> **Work to be completed**: Nothing but the records, transcribed exactly, should appear in the answer; leave the pictures out.

[Stored data Boundary: Start]

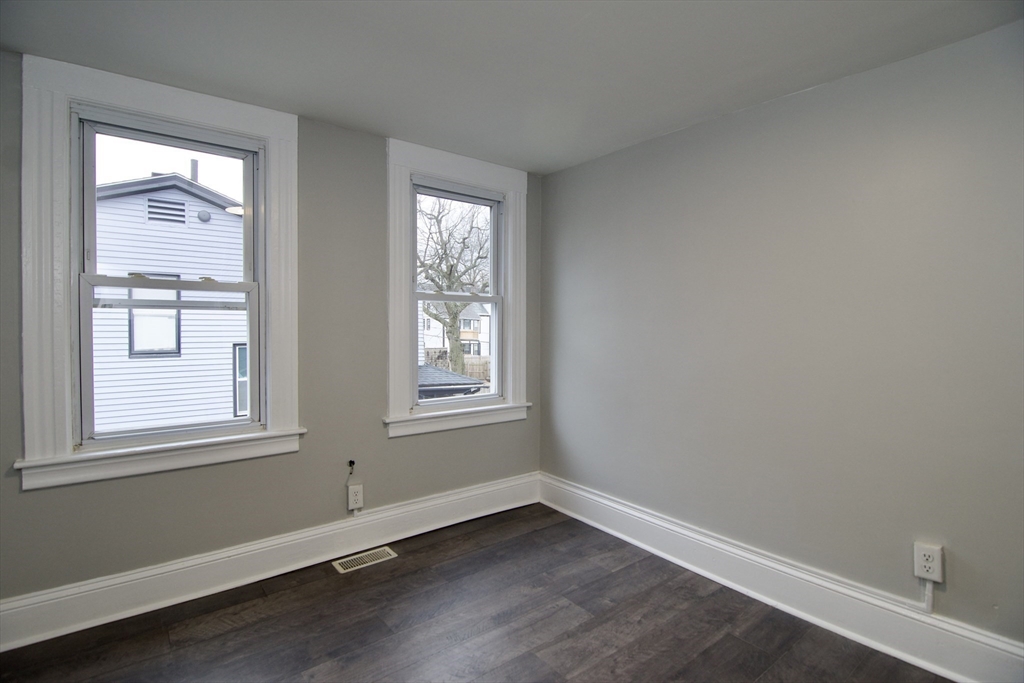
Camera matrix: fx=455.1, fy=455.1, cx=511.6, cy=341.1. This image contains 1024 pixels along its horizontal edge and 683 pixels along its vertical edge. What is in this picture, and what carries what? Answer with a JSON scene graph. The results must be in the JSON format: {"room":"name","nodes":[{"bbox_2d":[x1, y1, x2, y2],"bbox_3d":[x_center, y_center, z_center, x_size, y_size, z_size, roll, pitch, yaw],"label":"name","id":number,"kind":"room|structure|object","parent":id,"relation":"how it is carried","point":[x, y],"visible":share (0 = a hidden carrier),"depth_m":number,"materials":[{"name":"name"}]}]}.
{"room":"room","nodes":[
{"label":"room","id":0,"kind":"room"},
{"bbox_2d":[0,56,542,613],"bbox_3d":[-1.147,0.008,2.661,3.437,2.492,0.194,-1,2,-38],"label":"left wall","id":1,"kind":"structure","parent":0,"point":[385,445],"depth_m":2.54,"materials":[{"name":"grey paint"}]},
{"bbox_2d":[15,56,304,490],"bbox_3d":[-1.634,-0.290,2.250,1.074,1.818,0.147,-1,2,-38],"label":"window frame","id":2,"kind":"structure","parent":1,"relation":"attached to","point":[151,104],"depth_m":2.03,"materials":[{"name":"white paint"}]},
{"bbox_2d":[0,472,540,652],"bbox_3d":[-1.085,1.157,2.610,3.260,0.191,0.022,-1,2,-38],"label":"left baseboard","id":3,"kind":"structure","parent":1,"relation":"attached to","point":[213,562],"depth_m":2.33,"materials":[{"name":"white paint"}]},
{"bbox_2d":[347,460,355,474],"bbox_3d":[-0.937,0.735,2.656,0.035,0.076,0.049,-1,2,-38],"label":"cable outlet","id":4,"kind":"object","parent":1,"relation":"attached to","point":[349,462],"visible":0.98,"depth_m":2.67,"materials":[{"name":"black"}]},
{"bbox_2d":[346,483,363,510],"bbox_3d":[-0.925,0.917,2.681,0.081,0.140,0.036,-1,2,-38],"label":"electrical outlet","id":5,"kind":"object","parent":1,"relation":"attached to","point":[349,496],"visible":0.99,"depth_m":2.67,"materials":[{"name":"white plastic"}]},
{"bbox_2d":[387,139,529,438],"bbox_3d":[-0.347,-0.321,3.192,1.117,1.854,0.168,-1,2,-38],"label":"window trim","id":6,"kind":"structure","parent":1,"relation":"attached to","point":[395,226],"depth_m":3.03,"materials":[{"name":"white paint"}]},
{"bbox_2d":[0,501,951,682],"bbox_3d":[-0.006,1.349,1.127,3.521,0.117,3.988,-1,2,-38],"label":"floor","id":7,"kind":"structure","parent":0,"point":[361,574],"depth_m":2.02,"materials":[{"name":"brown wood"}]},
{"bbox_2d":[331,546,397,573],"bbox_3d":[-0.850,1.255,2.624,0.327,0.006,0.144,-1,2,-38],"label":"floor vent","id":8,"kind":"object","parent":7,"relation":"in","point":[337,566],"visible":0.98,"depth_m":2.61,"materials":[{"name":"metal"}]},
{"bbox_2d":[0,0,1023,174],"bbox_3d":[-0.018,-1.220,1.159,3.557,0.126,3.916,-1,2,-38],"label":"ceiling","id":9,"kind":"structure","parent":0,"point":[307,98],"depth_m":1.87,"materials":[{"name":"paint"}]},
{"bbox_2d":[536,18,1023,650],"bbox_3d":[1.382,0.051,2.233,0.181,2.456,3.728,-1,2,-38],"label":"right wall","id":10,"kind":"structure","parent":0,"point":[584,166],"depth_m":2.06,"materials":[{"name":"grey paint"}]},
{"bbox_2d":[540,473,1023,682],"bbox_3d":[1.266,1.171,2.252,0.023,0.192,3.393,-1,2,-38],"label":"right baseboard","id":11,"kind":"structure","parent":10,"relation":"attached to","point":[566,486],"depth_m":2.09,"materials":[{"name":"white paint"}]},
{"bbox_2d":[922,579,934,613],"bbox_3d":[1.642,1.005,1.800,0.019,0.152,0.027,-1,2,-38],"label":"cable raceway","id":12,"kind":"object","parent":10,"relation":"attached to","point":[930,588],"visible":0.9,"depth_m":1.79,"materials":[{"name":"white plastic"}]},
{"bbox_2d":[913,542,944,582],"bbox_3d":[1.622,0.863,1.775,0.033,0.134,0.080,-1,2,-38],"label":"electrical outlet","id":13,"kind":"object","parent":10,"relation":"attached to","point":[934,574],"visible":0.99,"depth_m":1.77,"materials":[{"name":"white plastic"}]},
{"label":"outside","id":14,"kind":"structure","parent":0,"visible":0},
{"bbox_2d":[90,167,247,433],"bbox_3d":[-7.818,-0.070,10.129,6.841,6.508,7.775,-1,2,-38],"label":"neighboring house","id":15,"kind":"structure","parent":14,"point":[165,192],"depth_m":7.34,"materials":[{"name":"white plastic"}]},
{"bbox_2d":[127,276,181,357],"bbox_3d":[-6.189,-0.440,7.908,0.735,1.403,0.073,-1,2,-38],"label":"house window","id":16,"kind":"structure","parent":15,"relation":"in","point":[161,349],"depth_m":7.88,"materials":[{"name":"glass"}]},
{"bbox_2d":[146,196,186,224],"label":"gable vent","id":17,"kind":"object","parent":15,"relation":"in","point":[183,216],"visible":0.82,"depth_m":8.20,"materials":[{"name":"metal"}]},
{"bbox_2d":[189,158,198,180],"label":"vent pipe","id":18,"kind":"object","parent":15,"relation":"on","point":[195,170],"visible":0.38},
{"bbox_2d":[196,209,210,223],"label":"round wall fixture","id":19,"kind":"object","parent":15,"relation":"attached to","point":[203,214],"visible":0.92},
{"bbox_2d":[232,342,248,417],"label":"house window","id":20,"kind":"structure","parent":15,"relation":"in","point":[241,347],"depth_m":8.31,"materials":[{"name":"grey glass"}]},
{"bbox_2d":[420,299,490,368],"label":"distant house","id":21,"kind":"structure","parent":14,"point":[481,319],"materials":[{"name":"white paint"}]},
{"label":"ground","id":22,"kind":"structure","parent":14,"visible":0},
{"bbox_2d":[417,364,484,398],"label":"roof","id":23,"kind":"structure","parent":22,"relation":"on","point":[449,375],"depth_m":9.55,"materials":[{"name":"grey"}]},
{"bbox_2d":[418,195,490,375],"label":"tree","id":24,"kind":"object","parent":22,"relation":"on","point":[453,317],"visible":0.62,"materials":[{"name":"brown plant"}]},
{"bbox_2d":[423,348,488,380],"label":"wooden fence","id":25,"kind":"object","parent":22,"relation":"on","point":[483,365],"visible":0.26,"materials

[Stored data Boundary: End]

> **Answer space**:
Camera matrix: fx=455.1, fy=455.1, cx=511.6, cy=341.1. This image contains 1024 pixels along its horizontal edge and 683 pixels along its vertical edge. What is in this picture, and what carries what? Answer with a JSON scene graph. The results must be in the JSON format: {"room":"name","nodes":[{"bbox_2d":[x1, y1, x2, y2],"bbox_3d":[x_center, y_center, z_center, x_size, y_size, z_size, roll, pitch, yaw],"label":"name","id":number,"kind":"room|structure|object","parent":id,"relation":"how it is carried","point":[x, y],"visible":share (0 = a hidden carrier),"depth_m":number,"materials":[{"name":"name"}]}]}.
{"room":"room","nodes":[
{"label":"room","id":0,"kind":"room"},
{"bbox_2d":[0,56,542,613],"bbox_3d":[-1.147,0.008,2.661,3.437,2.492,0.194,-1,2,-38],"label":"left wall","id":1,"kind":"structure","parent":0,"point":[385,445],"depth_m":2.54,"materials":[{"name":"grey paint"}]},
{"bbox_2d":[15,56,304,490],"bbox_3d":[-1.634,-0.290,2.250,1.074,1.818,0.147,-1,2,-38],"label":"window frame","id":2,"kind":"structure","parent":1,"relation":"attached to","point":[151,104],"depth_m":2.03,"materials":[{"name":"white paint"}]},
{"bbox_2d":[0,472,540,652],"bbox_3d":[-1.085,1.157,2.610,3.260,0.191,0.022,-1,2,-38],"label":"left baseboard","id":3,"kind":"structure","parent":1,"relation":"attached to","point":[213,562],"depth_m":2.33,"materials":[{"name":"white paint"}]},
{"bbox_2d":[347,460,355,474],"bbox_3d":[-0.937,0.735,2.656,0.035,0.076,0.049,-1,2,-38],"label":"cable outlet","id":4,"kind":"object","parent":1,"relation":"attached to","point":[349,462],"visible":0.98,"depth_m":2.67,"materials":[{"name":"black"}]},
{"bbox_2d":[346,483,363,510],"bbox_3d":[-0.925,0.917,2.681,0.081,0.140,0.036,-1,2,-38],"label":"electrical outlet","id":5,"kind":"object","parent":1,"relation":"attached to","point":[349,496],"visible":0.99,"depth_m":2.67,"materials":[{"name":"white plastic"}]},
{"bbox_2d":[387,139,529,438],"bbox_3d":[-0.347,-0.321,3.192,1.117,1.854,0.168,-1,2,-38],"label":"window trim","id":6,"kind":"structure","parent":1,"relation":"attached to","point":[395,226],"depth_m":3.03,"materials":[{"name":"white paint"}]},
{"bbox_2d":[0,501,951,682],"bbox_3d":[-0.006,1.349,1.127,3.521,0.117,3.988,-1,2,-38],"label":"floor","id":7,"kind":"structure","parent":0,"point":[361,574],"depth_m":2.02,"materials":[{"name":"brown wood"}]},
{"bbox_2d":[331,546,397,573],"bbox_3d":[-0.850,1.255,2.624,0.327,0.006,0.144,-1,2,-38],"label":"floor vent","id":8,"kind":"object","parent":7,"relation":"in","point":[337,566],"visible":0.98,"depth_m":2.61,"materials":[{"name":"metal"}]},
{"bbox_2d":[0,0,1023,174],"bbox_3d":[-0.018,-1.220,1.159,3.557,0.126,3.916,-1,2,-38],"label":"ceiling","id":9,"kind":"structure","parent":0,"point":[307,98],"depth_m":1.87,"materials":[{"name":"paint"}]},
{"bbox_2d":[536,18,1023,650],"bbox_3d":[1.382,0.051,2.233,0.181,2.456,3.728,-1,2,-38],"label":"right wall","id":10,"kind":"structure","parent":0,"point":[584,166],"depth_m":2.06,"materials":[{"name":"grey paint"}]},
{"bbox_2d":[540,473,1023,682],"bbox_3d":[1.266,1.171,2.252,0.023,0.192,3.393,-1,2,-38],"label":"right baseboard","id":11,"kind":"structure","parent":10,"relation":"attached to","point":[566,486],"depth_m":2.09,"materials":[{"name":"white paint"}]},
{"bbox_2d":[922,579,934,613],"bbox_3d":[1.642,1.005,1.800,0.019,0.152,0.027,-1,2,-38],"label":"cable raceway","id":12,"kind":"object","parent":10,"relation":"attached to","point":[930,588],"visible":0.9,"depth_m":1.79,"materials":[{"name":"white plastic"}]},
{"bbox_2d":[913,542,944,582],"bbox_3d":[1.622,0.863,1.775,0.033,0.134,0.080,-1,2,-38],"label":"electrical outlet","id":13,"kind":"object","parent":10,"relation":"attached to","point":[934,574],"visible":0.99,"depth_m":1.77,"materials":[{"name":"white plastic"}]},
{"label":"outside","id":14,"kind":"structure","parent":0,"visible":0},
{"bbox_2d":[90,167,247,433],"bbox_3d":[-7.818,-0.070,10.129,6.841,6.508,7.775,-1,2,-38],"label":"neighboring house","id":15,"kind":"structure","parent":14,"point":[165,192],"depth_m":7.34,"materials":[{"name":"white plastic"}]},
{"bbox_2d":[127,276,181,357],"bbox_3d":[-6.189,-0.440,7.908,0.735,1.403,0.073,-1,2,-38],"label":"house window","id":16,"kind":"structure","parent":15,"relation":"in","point":[161,349],"depth_m":7.88,"materials":[{"name":"glass"}]},
{"bbox_2d":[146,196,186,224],"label":"gable vent","id":17,"kind":"object","parent":15,"relation":"in","point":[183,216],"visible":0.82,"depth_m":8.20,"materials":[{"name":"metal"}]},
{"bbox_2d":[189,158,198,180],"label":"vent pipe","id":18,"kind":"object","parent":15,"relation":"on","point":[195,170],"visible":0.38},
{"bbox_2d":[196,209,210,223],"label":"round wall fixture","id":19,"kind":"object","parent":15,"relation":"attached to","point":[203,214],"visible":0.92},
{"bbox_2d":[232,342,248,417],"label":"house window","id":20,"kind":"structure","parent":15,"relation":"in","point":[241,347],"depth_m":8.31,"materials":[{"name":"grey glass"}]},
{"bbox_2d":[420,299,490,368],"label":"distant house","id":21,"kind":"structure","parent":14,"point":[481,319],"materials":[{"name":"white paint"}]},
{"label":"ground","id":22,"kind":"structure","parent":14,"visible":0},
{"bbox_2d":[417,364,484,398],"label":"roof","id":23,"kind":"structure","parent":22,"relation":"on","point":[449,375],"depth_m":9.55,"materials":[{"name":"grey"}]},
{"bbox_2d":[418,195,490,375],"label":"tree","id":24,"kind":"object","parent":22,"relation":"on","point":[453,317],"visible":0.62,"materials":[{"name":"brown plant"}]},
{"bbox_2d":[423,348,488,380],"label":"wooden fence","id":25,"kind":"object","parent":22,"relation":"on","point":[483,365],"visible":0.26,"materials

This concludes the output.